A melhoria dos sistemas de ensino é feita de uma forma progressiva pela implementação de um conjunto de procedimentos baseados, muitas vezes, no desenvolvimento de projectos de formação e aperfeiçoamento pedagógico dos professores. Os professores, segundo o mesmo autor, devem exercer diversas competências em vários níveis, segundo Roldão (1999):

• Desenvolvimento das aprendizagens de uma forma autónoma, isto é, com conteúdos previamente definidos, mas adaptados por professores, de acordo com os sujeitos a que se destinam;

• Trabalho com alunos e turmas num esforço permanente de análise, confronto de situações e a consequente resolução de determinado tipo de problemáticas, sempre tendo por suporte a responsabilidade profissional de cada professor;

• Favorecimento de uma relação profissional íntegra, baseada em princípios de respeito, cumprimento de normas e desenvolvimento de um comportamento profissional íntegro, o qual vá ao encontro dos objectivos da escola, das turmas e, consequentemente, das próprias crianças ou jovens.
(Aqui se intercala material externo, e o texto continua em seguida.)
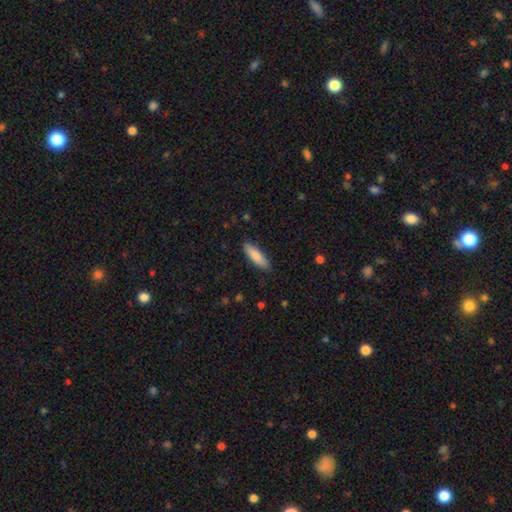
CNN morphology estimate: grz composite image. It shows a smooth galaxy with no disk features (83%) that is cigar-shaped (58%). Merging: none (88%).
Assim, de acordo com a mesma autora, torna-se importante que os professores sejam capazes de desenvolver competências relativas à implementação e desenvolvimento curricular. As sociedades actuais exigem estratégias de ensino que sejam capazes de favorecer o pensamento crítico, a flexibilidade e a capacidade de interrogar determinados princípios culturais, os quais exercem influência na autonomia e responsabilidade dos professores.